1. Be aware of how I am feeling
Many times we feel bad, with discomfort, but we do not stop to understand what it is that generates this evil that is what does not allow us to be well. It is essential to identify the thoughts that generate the feeling of guilt in order to face and reduce them.
- Related article: "Self-knowledge: definition and 8 tips to improve it"
2. Normalize blame
Since guilt is another feeling that appears in different facets of our life, sometimes being functional and indicating that we must change and improve and others harming us and not letting ourselves be ourselves. Therefore, as a mother we must assume that this feeling is very likely to appear, but we should not give it greater importance, if we see that We are not really doing anything wrong, we will try to accept it, learning to live with it and this will be the way in which we will get it to be decrease.
3. Being a mother is a constant learning
Being a mother is something we learn through experience, making mistakes and rectifying, adapting to different circumstances and our baby. Thus, we return to see how acting in one way or another will depend on the situation and experience of each one, not being able to blame ourselves for not doing it in a specific way. There is no manual on how to be a good mother, it is something that we will learn and model throughout motherhood.
- Related article: "The 13 types of learning: what are they?"
4. There is time for everything
Each person has different roles, all of them being compatible with each other, being able to adapt to each other to be able to exercise them all. In addition, being a mother does not mean losing the other functionsYou can continue working, meet your friends, go out with your partner or dedicate time to yourself, to do what you like, since this is a good way to recharge your batteries and regain energy.

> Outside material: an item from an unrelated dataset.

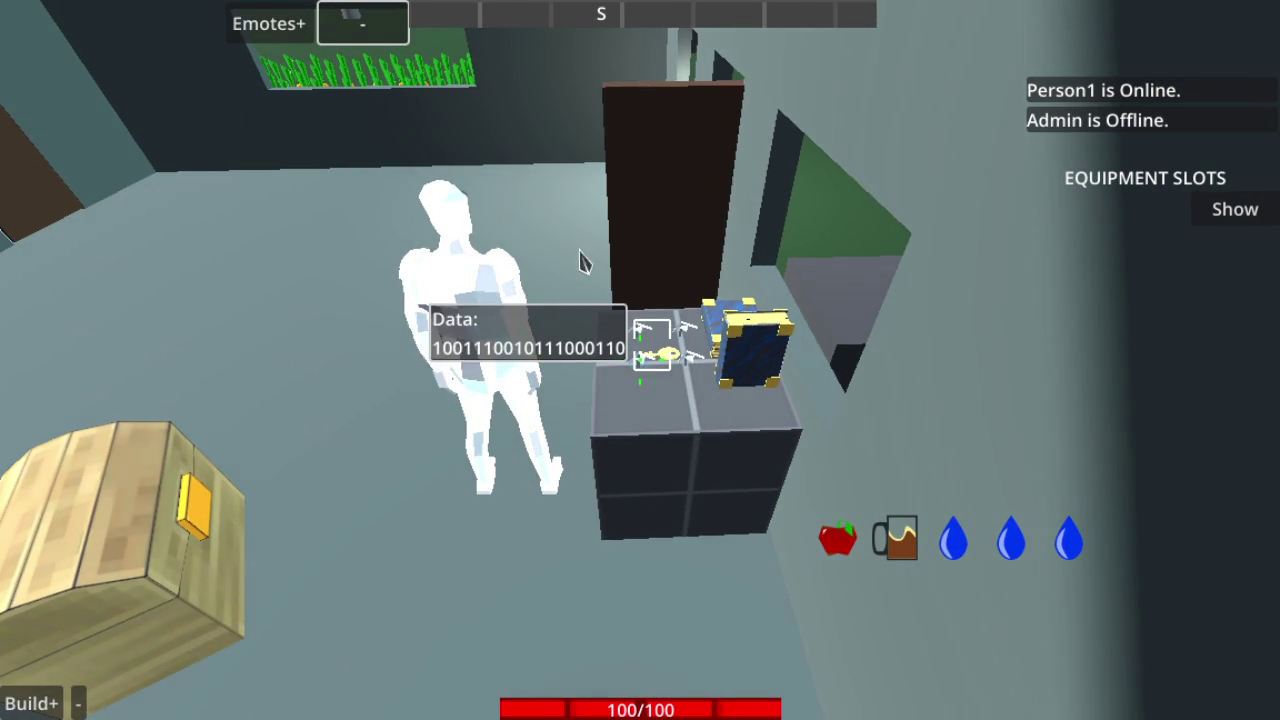
{"action": "left_click", "coordinate": [253, 35]}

We cannot properly meet the needs of our baby if we do not have ours covered, if we do not rest, if we do not take care of ourselves and if we do not have time for ourselves.

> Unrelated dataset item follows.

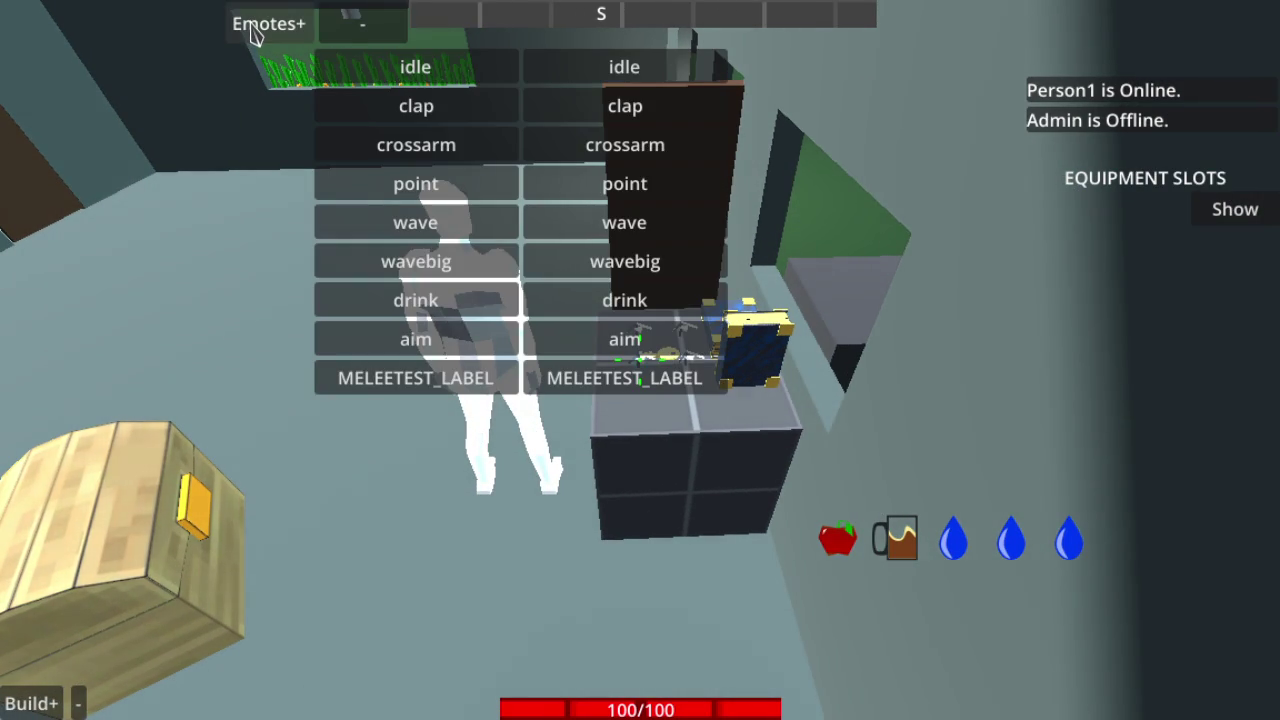
{"action": "left_click", "coordinate": [347, 22]}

5. Choose how you want to act as a mother
It is normal that the people around us want to give us advice, since they have surely gone through the experience of being mother and they want to help us, but as we have seen, sometimes the way of doing that they propose is not the one that we we would do. Therefore, it is good to listen to all the recommendations to get ideas and know different ways to proceed, but who has the final decision of how to act is you.

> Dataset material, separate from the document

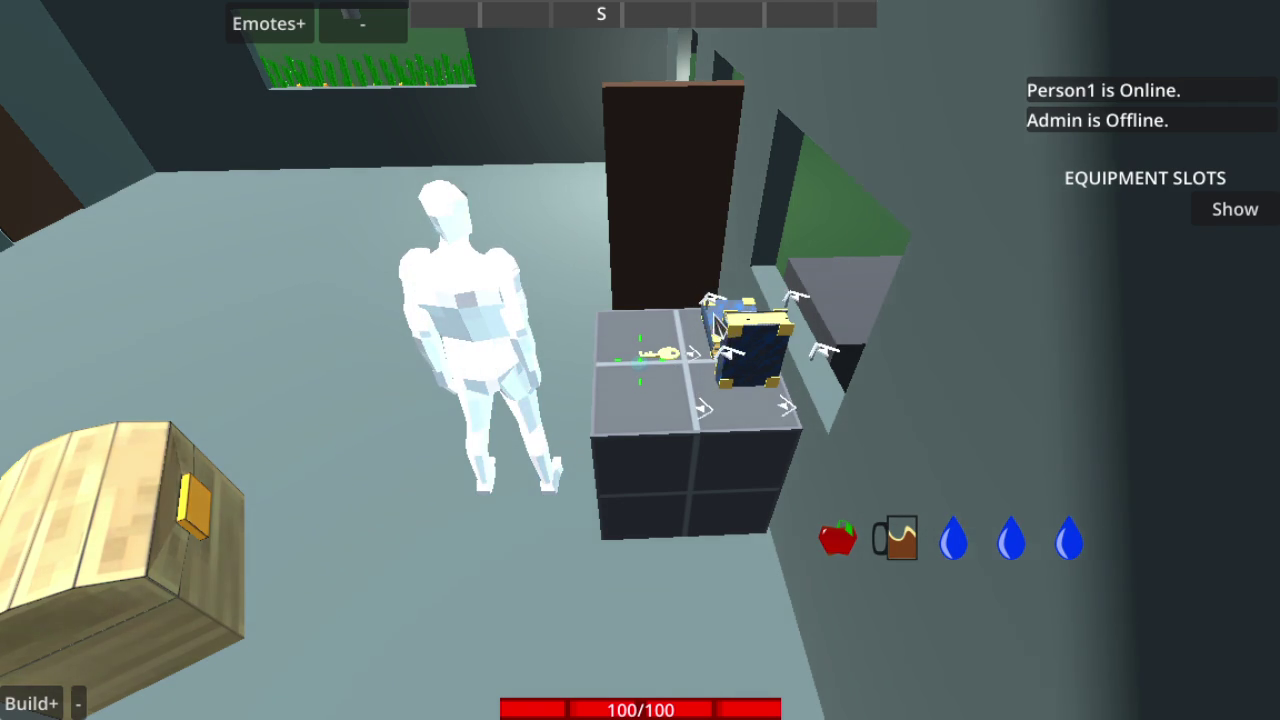
{"action": "left_click", "coordinate": [268, 23]}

Don't feel guilty for acting the way you do because it is the only way to feel good about yourself and take better care of your child.
6. Express how you feel
Many times we understand that if we feel guilty it is because we have done something wrong or that it is strange to feel that way, we are not good mothers. But if we share these thoughts and feelings with other people, especially with other women who are mothers, we will realize that this feeling of guilt is common, reassuring us and helping us understand that we are not worse for having it.